Monday, July 21, 2014
Better than it used to be
"It's amazing—we had a family dinner and a movie night out," Dave said as we all drove home at 9:00 last night. We were both incredulous.
Max has been planning to see Planes Fire And Rescue for months now. He had me write the opening date, July 18, on our kitchen wall calendar. He kept telling me he was going to see it at our local movie theater, the only indoor theater where he's ever seen movies (starting with Monsters University last July). Unfortunately, the movie isn't coming to our theater till later this month. Max said he'd wait.
The fact that Max is game to even see a movie in a theater is still a thrill. That's one of the awesome things about Max's maturity: Dave and I know how far he's come, and it makes even the most ordinary family activities that much more incredible.
Starting with dinner.
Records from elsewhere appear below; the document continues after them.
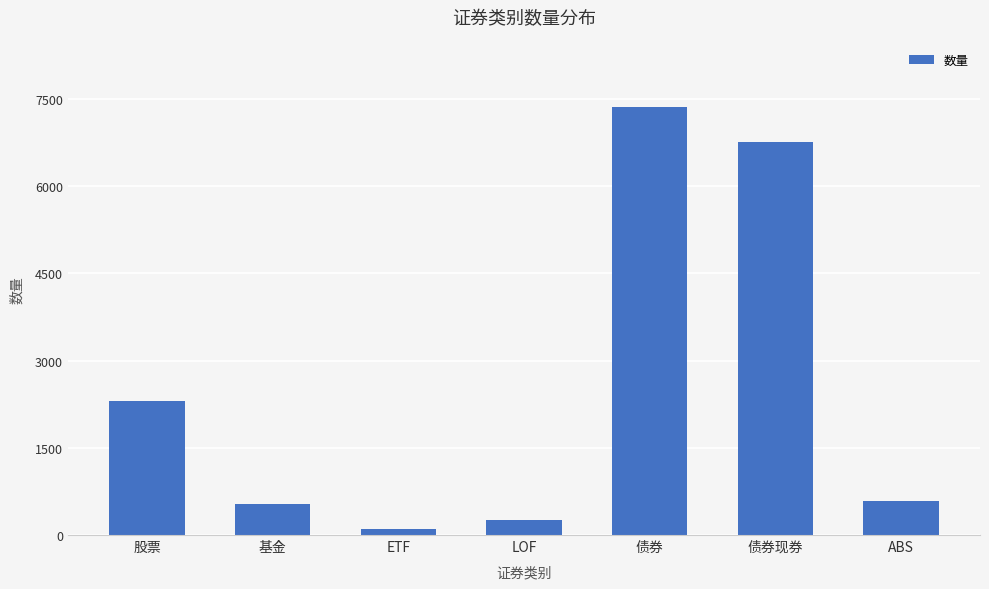

What is the value of the 5th bar from the left?

7363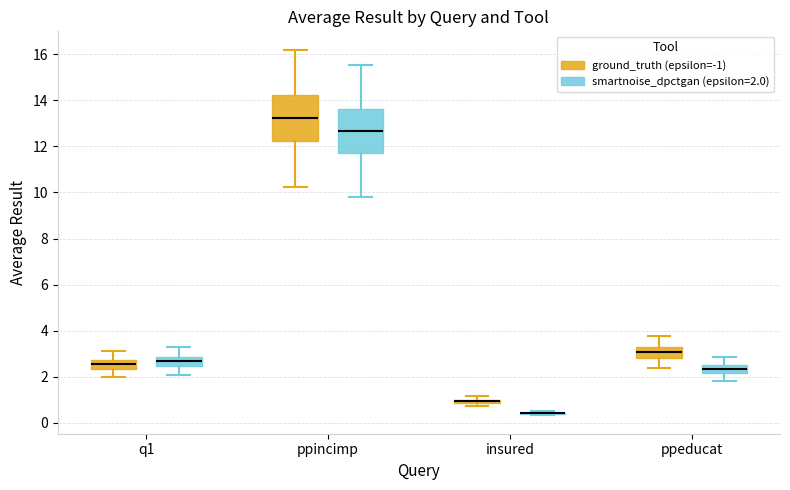

Where does the upper whisker of the box for q1 (smartnoise_dpctgan (epsilon=2.0)) end on the y-axis? The values are not printed on the chart, so give them approximately, as read against the axis.

3.2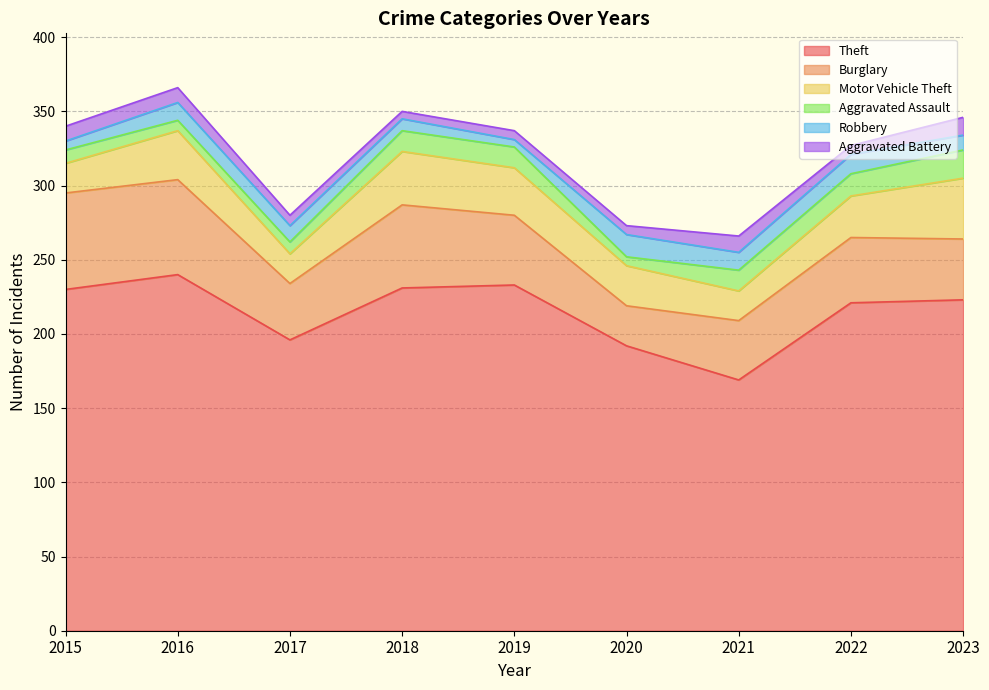

The Burglary series shows 65 at 2015. True or false?

True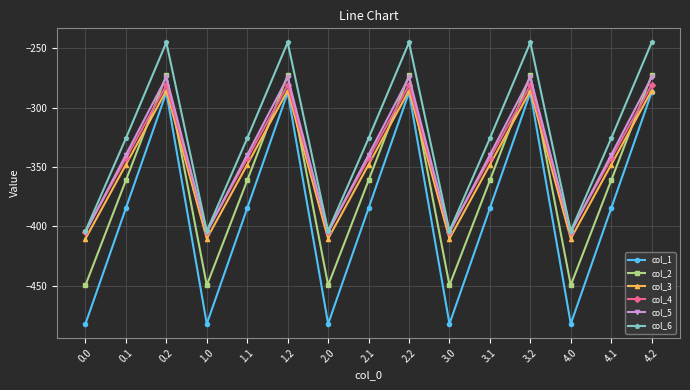

How many interior local peaks does the col_5 series have?

4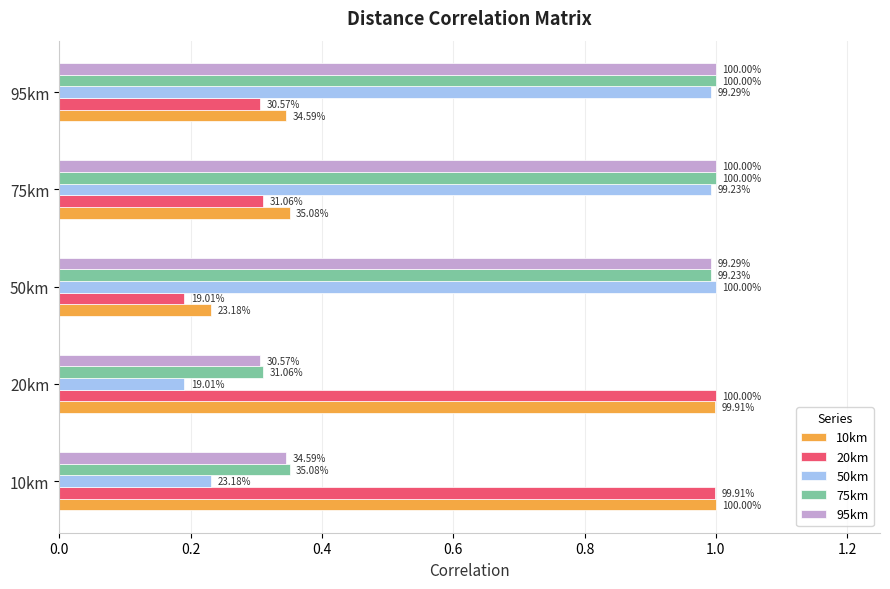

What are all the series names shown in the legend?

10km, 20km, 50km, 75km, 95km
Max is on a sushi kick. And he not only wants to go out and have sushi, he wants to try new restaurants. This from a kid who for years would only go to our local diner and only if he could have the booth in the back, by the bathroom. The waitresses used to save it for us.
So we went to a new sushi place. It was right next to an AMC. Max asked Dave if Planes Fire And Rescue was playing there and yes, it was, in a couple of hours. I asked Max if he wanted to go check out the theater. He asked if we had headphones, but no, we didn't. He went in, anyway. He posed in front of the big promotional sign. I asked the guy taking tickets if Max could just peek into the theater, number three, and he said OK.
Max poked his head in. Another movie was playing. He scoped the theater out and seemed satisfied; the noise level wasn't too loud. I asked if we should buy tickets. "YES!" he said. Dave got four (and asked if we could get a refund, if necessary).
We went off to have sushi. Max downed his avocado roll, dunked in miso soup, and kept asking if it was time to see the movie.
Even after Max started venturing into different restaurants, it was hard to keep him at the table once he'd finished eating. Last night, he finished and when he stood to leave we pointed out that the rest of us weren't finished. He sat down again. Then asked if it was time yet to leave.
Finally, it was movie time. Max chose to sit in the last row of the theater. Because he's only ever seen indoor movies with me, he wanted me to sit next to him and asked Dave and Sabrina to sit somewhere else. That was fine with them.
So Max and I watched the movie, him with his Fireman Max hat on, as usual. He was mesmerized; the plot's about a plane that trains to become a firefighter, like it was written for him or something. Twice, he stood and looked way up at the projector, fascinated. A bunch of times, he'd turn to me and remind me that he was going to be a firefighter, too. I was a far more engaging companion than Dave, who took a nap during the movie, Sabrina reported en route home.
I sat in that theater and thought about those times when we tried to get Max to go to movies, and he'd screech if we even set foot inside the lobby. I thought about last summer, when he stood in the back of the theater the entire time, earphones firmly on, afraid to sit down. I held his hand, still plump with dimpled knuckles, and it was so relaxed. Max's muscles loosen up when he's really and truly immersed in something.
I watched Max watching the movie and felt glad that he's enjoying more activities than he used to. I felt happy that we're able to do more stuff as a family. It's all relative; life with Max is so much easier than it used to be. And knowing that makes our present that much more enjoyable.
I do this fairly often, reflecting on how much things have changed. I'll watch Max feeding himself and think of all the years when we fed him every meal. Max asks to go to the bathroom as we're running errands and I'll picture us changing his pull-up in the open trunk of the minivan. Max says a word or picks up something or walks up the stairs and I picture when he could not.
Who knows what the future will bring. I can't control that—not making the joys happen any sooner than they're meant to, or heading off the challenges. I'm celebrating that the past is just that. And I'm savoring the here and now, just like my Max.